Jennifer Wilson specializes in Russian literature of the 19th century with an emphasis on the nexus of sexuality and radical political thought. She received her Ph.D. from Princeton University in 2014 where she also earned a graduate certificate in Gender and Sexuality Studies. As a Postdoctoral Fellow for Academic Diversity in the Department of Slavic Languages and Literatures at Penn, she will focus on revising her dissertation, "Radical Chastity: The Politics of Abstinence in Late 19th Century Russian Literature," into a book manuscript. Her publications include "(Drag)ging Tolstoy Into Queer Theory: On the Cross-Dressing Motif in War and Peace" in Tolstoy Studies Journal and "Staging Sex on the Soviet Stage: Meyerhold's ‘Woe to Wit’" in the Pushkin Review.

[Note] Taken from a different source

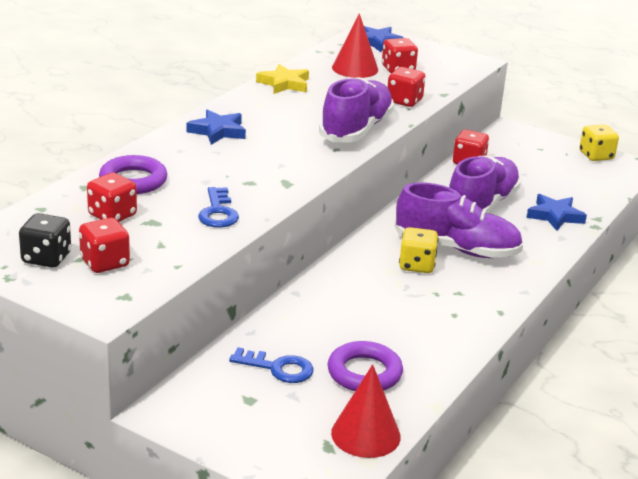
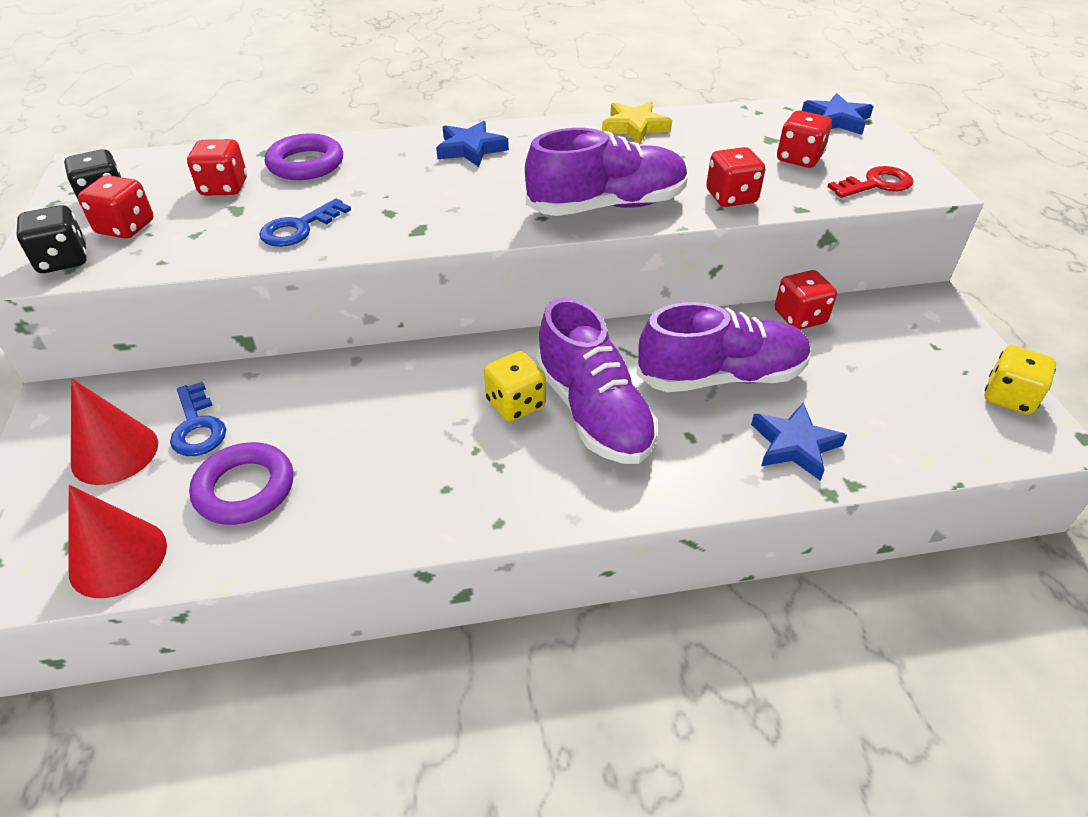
camera: 50 degrees right, 15 degrees up
red cone [332,13,378,78] -> red cone moved to [71,379,158,485]
none -> black dice [17,205,87,273]
none -> red key [827,166,913,198]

For the Spring 2016 semester, she will be teaching a course on discourses of intersex in Russia and the West in the 19th Century.
2015—2016 Forum on Sex
Postdoctoral Fellow for Academic Diversity
Slavic Language and Literatures
Chastity and the Political Imagination in 19th Century Russian Fiction
This project explores literary representations of the ascetic practices of 19th century Russian radicals with particular attention to chastity. Chastity was adopted by radical political activists in Russia as a means of distinguishing themselves from the values of bourgeois society, particularly bourgeois marriage and notions of courtship based on gender inequality. This project also asserts that the end of serfdom exerted a dramatic effect on how radical political thinkers re-imagined social relations and interpersonal bonds: they saw chastity as an autonomous form of sexuality that left no room for exploitation nor feelings of ownership. Consequently, radical thinkers and activists in 19th century Russia considered chastity the sexual practice most compatible with the then emerging economic theory of socialism.